La deuxième constatation est la « faillite » des partis dans leurs formes classiques. Que ce soit de droite ou de gauche, les deux politiques se confondent dans une batterie de « réformes » aussi impopulaires les unes que les autres.
Plus encore, les palinodies des politiques successifs, l’exemple de Sarkozy qui retarde l’âge de départ à la retraite alors qu’il s’est engagé de ne pas le modifier. Hollande, qui fait voter un pacte de stabilité européen qu’il avait promis de renégocier. Loin d’un quiconque particularisme français, on a eu pas longtemps un Obama, contre ses propres engagements, réduire les déficits publics, comprimer les dépenses sociales et imposer aux américains l’achat d’une assurance médicale à un cartel privée.

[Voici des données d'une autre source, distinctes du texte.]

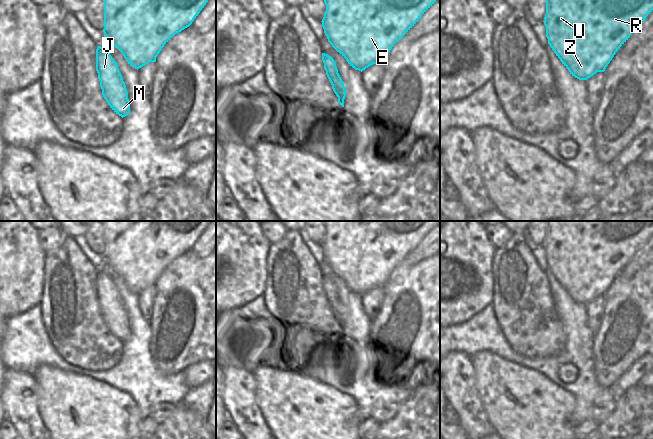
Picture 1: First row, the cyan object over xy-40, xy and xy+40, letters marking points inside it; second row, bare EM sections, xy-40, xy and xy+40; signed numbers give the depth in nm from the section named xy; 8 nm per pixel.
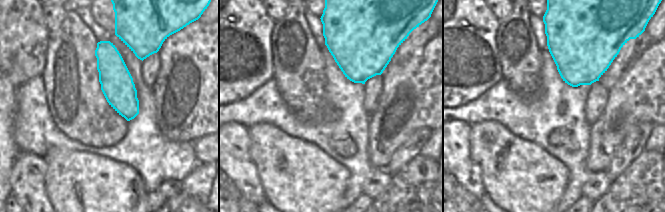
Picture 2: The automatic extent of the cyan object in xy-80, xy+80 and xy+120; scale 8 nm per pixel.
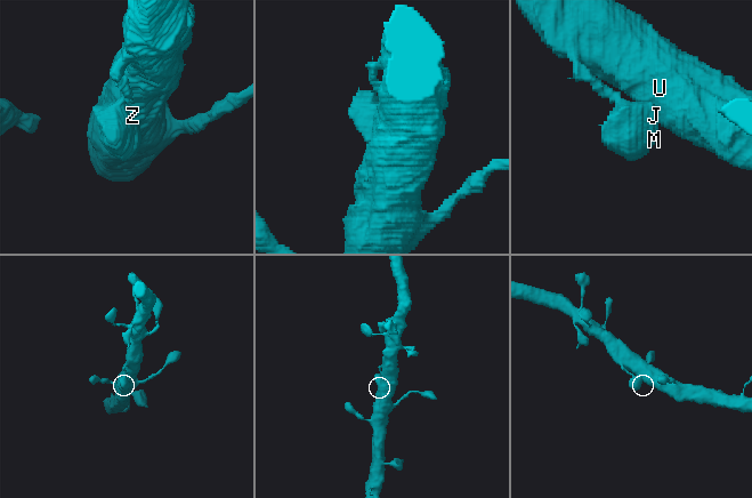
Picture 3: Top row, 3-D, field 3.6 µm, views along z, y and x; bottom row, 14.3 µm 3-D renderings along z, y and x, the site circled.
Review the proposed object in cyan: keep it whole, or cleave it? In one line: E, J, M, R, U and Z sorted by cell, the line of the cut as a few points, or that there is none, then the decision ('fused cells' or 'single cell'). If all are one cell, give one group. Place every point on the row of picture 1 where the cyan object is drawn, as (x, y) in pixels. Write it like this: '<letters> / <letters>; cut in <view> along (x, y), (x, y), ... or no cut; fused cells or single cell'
E J M R U Z; no cut; single cell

Tous ces retournements qui obéissent souvent à des directives des organismes financiers internationaux, sapent les partis traditionnels de leur base dont les populismes de droite comme de « gauche » récupèrent.
Enfin, le mouvement des gilets jaunes reste pendant et susceptible d’essoufflement, surtout avec le moratoire annoncé par le gouvernement, tant la jonction avec des segments du mouvement ouvrier n’est pas opérée. Une sympathie politique existe il faut savoir la saisir et matérialiser cette colère à travers des structures pérennes mais surtout un programme politique, pour en finir avec le macronisme triomphant et son monde.